Extract section start
Automated web scraping using GitLab CI/CD

In my previous post I created a Shiny app for exploring the text of Australian Prime Minister Scott Morrison’s speeches and interviews. While I was pleased with the app, one thing I didn’t like was having to run scraping and processing scripts manually to keep the data feeding the app up to date.

This post describes how I used GitLab CI/CD and and AWS S3 to automate my scripts and save their outputs so that I could use them in the ScoMoSearch app. Because this involved learning a few tools that were new to me, I’ll go through in detail the steps I took to get this working.

The original workflow and why it needed to change

The Shiny app was deployed using AWS EC2 and Shiny Server (following Charles Bordet’s excellent and comprehensive guide). Because the raw transcripts from the PM’s website require a lot of cleaning and processing, I opted to do these steps outside the Shiny app, save the R objects required, and then have the app load the saved objects. My initial workflow for updating the data feeding the Shiny was:

Run scraping, cleaning, and processing scripts locally. The resulting objects required for Shiny are saved.
Push to ScoMoSpeeches repo.
Log into AWS EC2 instance running Shiny Server.
Pull from ScoMoSpeeches repo. The deployed Shiny now has the up-to-date objects.

Though this wasn’t a complex workflow, it became tedious to perform regularly (particularly because the first step would take about 20 minutes on my laptop). After a week or so of doing this, it became clear that the process needed to be automated.

The approach I settled on required three major changes:

Save R objects required for the Shiny in AWS S3 instead of locally.
Have the Shiny read these R objects from S3. This means I don’t need to update anything in the EC2 instance for the Shiny to have access to current data.
Run the processing scripts using GitLab CI/CD, which allows me to schedule them to run every day.
Extract section end
Questions on the material
**a.** In the post on automating web scraping, how long did running the scraping, cleaning, and processing scripts take on the author's laptop?
**b.** Please carry on the post on automating web scraping, starting after its last sentence.
The listing that comes next is separate from the post on automating web scraping.
Dataset extract section start
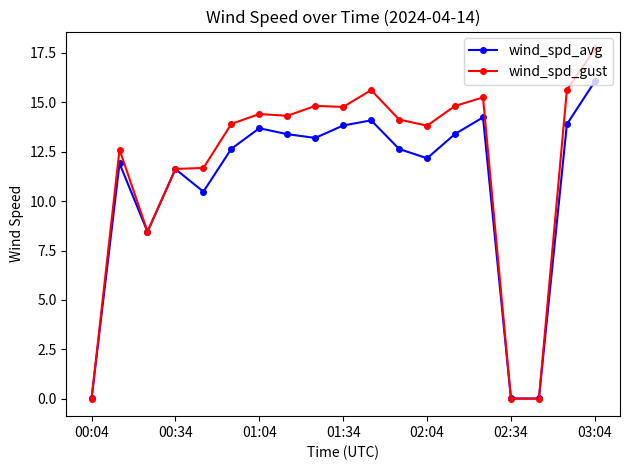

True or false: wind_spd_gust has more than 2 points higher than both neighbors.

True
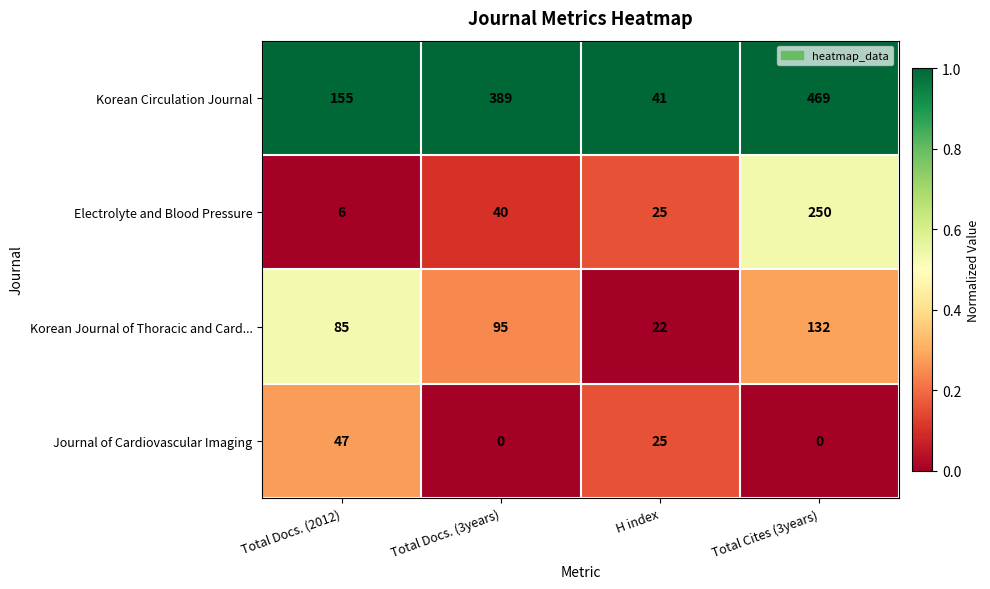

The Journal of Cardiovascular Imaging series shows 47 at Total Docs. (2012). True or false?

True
Dataset extract section end
Outputs for the tasks
**a.** About 20 minutes.

**b.**
Storing and retrieving data in AWS S3

The first step towards making maintenance of the ScoMoSearch Shiny less painful was to remove its dependence on locally stored objects. What I wanted was to be able to update the data feeding the Shiny without updating the Shiny itself.

Enter AWS S3. This is a service that allows you to store files in the cloud. Files are stored in ‘buckets’, which are basically directories and can be made public or private. The AWS free tier allows you to store 5 GB of data. There are limits on the number of times you can access your bucket or add/update things, but this was well above what I needed.

To use AWS S3, you need to set up an AWS account and then generate credentials using the Identity and Access Management page. I followed the instructions in step one from this guide by Ben Gorman. Be aware that the only opportunity to download your credentials is immediately after generating a user, so be sure to get those and keep them somewhere safe. You will need both an AWS secret access key and an access key id. To access your bucket you’ll also need to know your region.

The aws.s3 package in R allows you to save and retrieve files from your S3 bucket. Importantly, your AWS credentials need to be provided to aws.s3 to connect to your bucket. However, you don’t want your credentials to be public so they can’t go in your script directly.

In the tutorial above they describe how doing this by setting environment variables. However, I couldn’t get this to work using Shiny Server, though it does work when running the Shiny locally.

Instead I stored my credentials in a .dcf file in the same folder as my Shiny and processing scripts. The format of a .dcf file is a set of key value pairs, which lends itself to storing variables. You can create a .dcf file in R using write.dcf() and read from it using read.dcf().

I added the .dcf to my .gitignore file to ensure it wasn’t accidentally made public when I pushed to my repo. Even if your repo is private, it’s not good practice to have passwords and other credentials in code.

Having set up S3, I then needed to change my cleaning and processing scripts to save the objects they made to S3 rather than to a local folder. I also needed to get the Shiny to read from S3 rather than a local folder.

Fortunately, saving an object (as an RDS) to S3 using aws.s3 is almost as easy as saving an RDS locally:

s3saveRDS(x = object_to_save,
          bucket = "my_bucket",
          object = "object_to_save.rds")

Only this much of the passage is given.